* **EXERCISE AIM**:
Repeat each line of the data exactly as written.

Collected data
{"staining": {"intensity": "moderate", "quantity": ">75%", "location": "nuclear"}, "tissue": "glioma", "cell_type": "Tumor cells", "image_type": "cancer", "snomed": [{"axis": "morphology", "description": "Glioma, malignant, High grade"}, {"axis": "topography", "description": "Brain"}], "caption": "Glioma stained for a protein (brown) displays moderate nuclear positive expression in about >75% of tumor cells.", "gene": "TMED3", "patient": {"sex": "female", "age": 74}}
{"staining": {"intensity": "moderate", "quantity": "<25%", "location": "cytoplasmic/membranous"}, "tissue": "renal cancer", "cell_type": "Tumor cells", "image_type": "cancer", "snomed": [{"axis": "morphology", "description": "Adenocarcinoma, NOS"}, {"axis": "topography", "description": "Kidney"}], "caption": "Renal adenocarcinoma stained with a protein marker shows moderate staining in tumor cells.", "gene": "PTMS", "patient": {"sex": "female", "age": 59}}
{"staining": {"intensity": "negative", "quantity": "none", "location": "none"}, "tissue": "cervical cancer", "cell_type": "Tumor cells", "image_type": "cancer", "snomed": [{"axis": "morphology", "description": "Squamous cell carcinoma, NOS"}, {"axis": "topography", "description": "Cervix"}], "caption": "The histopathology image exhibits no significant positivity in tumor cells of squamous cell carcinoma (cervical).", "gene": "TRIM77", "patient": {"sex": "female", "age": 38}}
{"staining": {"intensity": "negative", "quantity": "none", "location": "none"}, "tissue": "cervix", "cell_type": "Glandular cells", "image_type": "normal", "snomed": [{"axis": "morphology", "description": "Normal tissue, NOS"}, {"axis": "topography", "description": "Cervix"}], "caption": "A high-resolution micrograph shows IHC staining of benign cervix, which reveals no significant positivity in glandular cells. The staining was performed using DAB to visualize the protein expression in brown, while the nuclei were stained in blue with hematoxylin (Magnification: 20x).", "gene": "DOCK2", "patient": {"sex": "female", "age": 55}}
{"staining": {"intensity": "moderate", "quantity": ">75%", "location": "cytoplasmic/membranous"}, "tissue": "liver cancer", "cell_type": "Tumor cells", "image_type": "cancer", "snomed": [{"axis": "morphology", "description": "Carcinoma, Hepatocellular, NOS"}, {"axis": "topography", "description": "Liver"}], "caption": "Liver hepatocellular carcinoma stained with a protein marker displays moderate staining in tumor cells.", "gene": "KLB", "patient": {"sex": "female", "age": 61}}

* **RESULT OF THE TASK**:
{"staining": {"intensity": "moderate", "quantity": ">75%", "location": "nuclear"}, "tissue": "glioma", "cell_type": "Tumor cells", "image_type": "cancer", "snomed": [{"axis": "morphology", "description": "Glioma, malignant, High grade"}, {"axis": "topography", "description": "Brain"}], "caption": "Glioma stained for a protein (brown) displays moderate nuclear positive expression in about >75% of tumor cells.", "gene": "TMED3", "patient": {"sex": "female", "age": 74}}
{"staining": {"intensity": "moderate", "quantity": "<25%", "location": "cytoplasmic/membranous"}, "tissue": "renal cancer", "cell_type": "Tumor cells", "image_type": "cancer", "snomed": [{"axis": "morphology", "description": "Adenocarcinoma, NOS"}, {"axis": "topography", "description": "Kidney"}], "caption": "Renal adenocarcinoma stained with a protein marker shows moderate staining in tumor cells.", "gene": "PTMS", "patient": {"sex": "female", "age": 59}}
{"staining": {"intensity": "negative", "quantity": "none", "location": "none"}, "tissue": "cervical cancer", "cell_type": "Tumor cells", "image_type": "cancer", "snomed": [{"axis": "morphology", "description": "Squamous cell carcinoma, NOS"}, {"axis": "topography", "description": "Cervix"}], "caption": "The histopathology image exhibits no significant positivity in tumor cells of squamous cell carcinoma (cervical).", "gene": "TRIM77", "patient": {"sex": "female", "age": 38}}
{"staining": {"intensity": "negative", "quantity": "none", "location": "none"}, "tissue": "cervix", "cell_type": "Glandular cells", "image_type": "normal", "snomed": [{"axis": "morphology", "description": "Normal tissue, NOS"}, {"axis": "topography", "description": "Cervix"}], "caption": "A high-resolution micrograph shows IHC staining of benign cervix, which reveals no significant positivity in glandular cells. The staining was performed using DAB to visualize the protein expression in brown, while the nuclei were stained in blue with hematoxylin (Magnification: 20x).", "gene": "DOCK2", "patient": {"sex": "female", "age": 55}}
{"staining": {"intensity": "moderate", "quantity": ">75%", "location": "cytoplasmic/membranous"}, "tissue": "liver cancer", "cell_type": "Tumor cells", "image_type": "cancer", "snomed": [{"axis": "morphology", "description": "Carcinoma, Hepatocellular, NOS"}, {"axis": "topography", "description": "Liver"}], "caption": "Liver hepatocellular carcinoma stained with a protein marker displays moderate staining in tumor cells.", "gene": "KLB", "patient": {"sex": "female", "age": 61}}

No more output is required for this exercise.